Description of the task >> Return the data verbatim, without pictures.

Supplied information >>
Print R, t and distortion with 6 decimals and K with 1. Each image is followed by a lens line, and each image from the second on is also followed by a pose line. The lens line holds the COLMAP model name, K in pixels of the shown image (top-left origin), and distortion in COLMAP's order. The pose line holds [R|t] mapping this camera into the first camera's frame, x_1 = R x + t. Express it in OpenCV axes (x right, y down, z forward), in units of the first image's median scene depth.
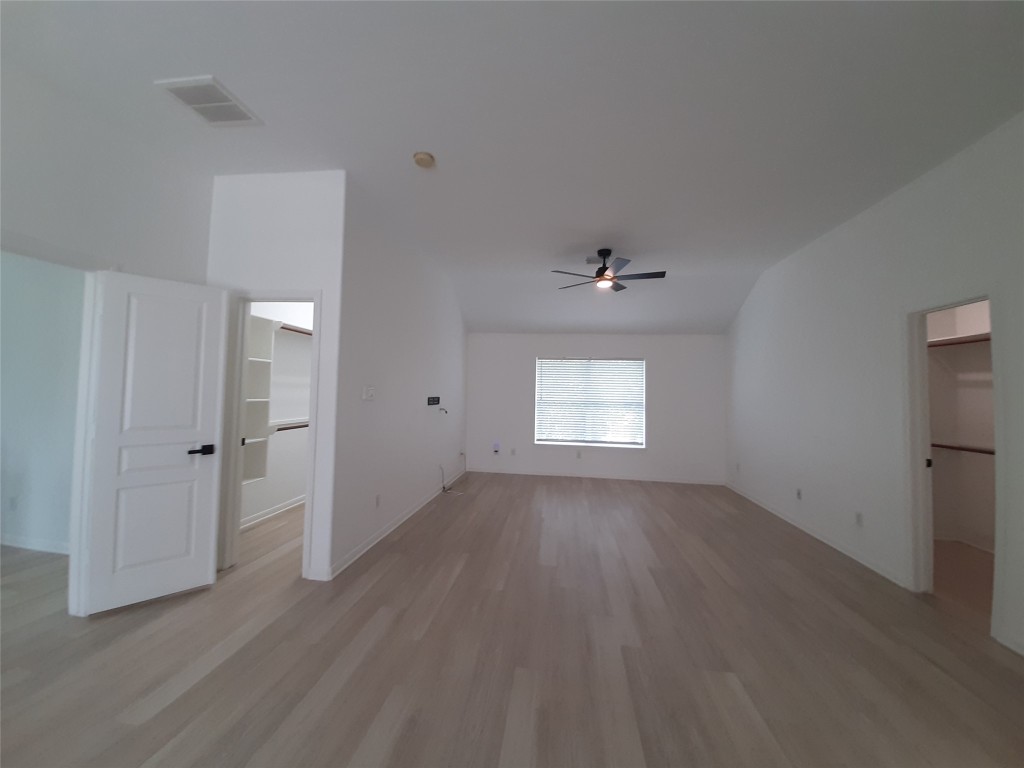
lens RADIAL K [[398.2, 0, 504.9], [0, 398.2, 372.2], [0, 0, 1]] dist [0.012277, -0.011840]
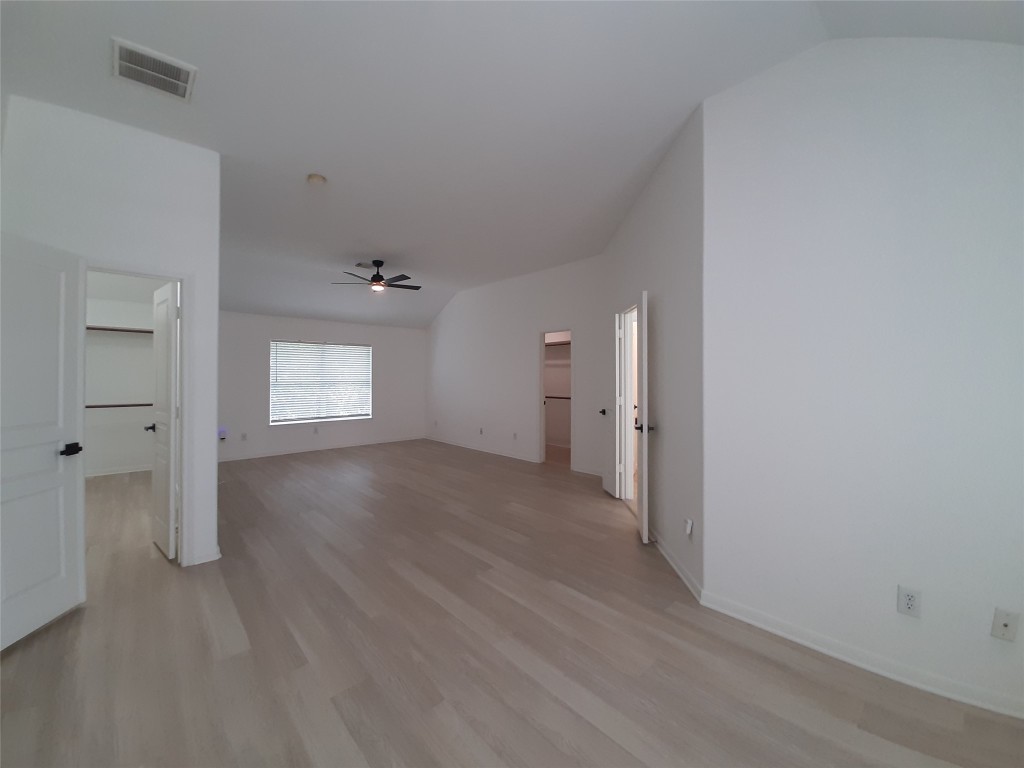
lens RADIAL K [[398.2, 0, 504.9], [0, 398.2, 372.2], [0, 0, 1]] dist [0.012277, -0.011840]
pose [[0.636880, -0.014604, 0.770825, -0.380145], [-0.025448, 0.998878, 0.039950, -0.011348], [-0.770543, -0.045060, 0.635793, -0.105972]]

Exercise result >>
Print R, t and distortion with 6 decimals and K with 1. Each image is followed by a lens line, and each image from the second on is also followed by a pose line. The lens line holds the COLMAP model name, K in pixels of the shown image (top-left origin), and distortion in COLMAP's order. The pose line holds [R|t] mapping this camera into the first camera's frame, x_1 = R x + t. Express it in OpenCV axes (x right, y down, z forward), in units of the first image's median scene depth.
lens RADIAL K [[398.2, 0, 504.9], [0, 398.2, 372.2], [0, 0, 1]] dist [0.012277, -0.011840]
lens RADIAL K [[398.2, 0, 504.9], [0, 398.2, 372.2], [0, 0, 1]] dist [0.012277, -0.011840]
pose [[0.636880, -0.014604, 0.770825, -0.380145], [-0.025448, 0.998878, 0.039950, -0.011348], [-0.770543, -0.045060, 0.635793, -0.105972]]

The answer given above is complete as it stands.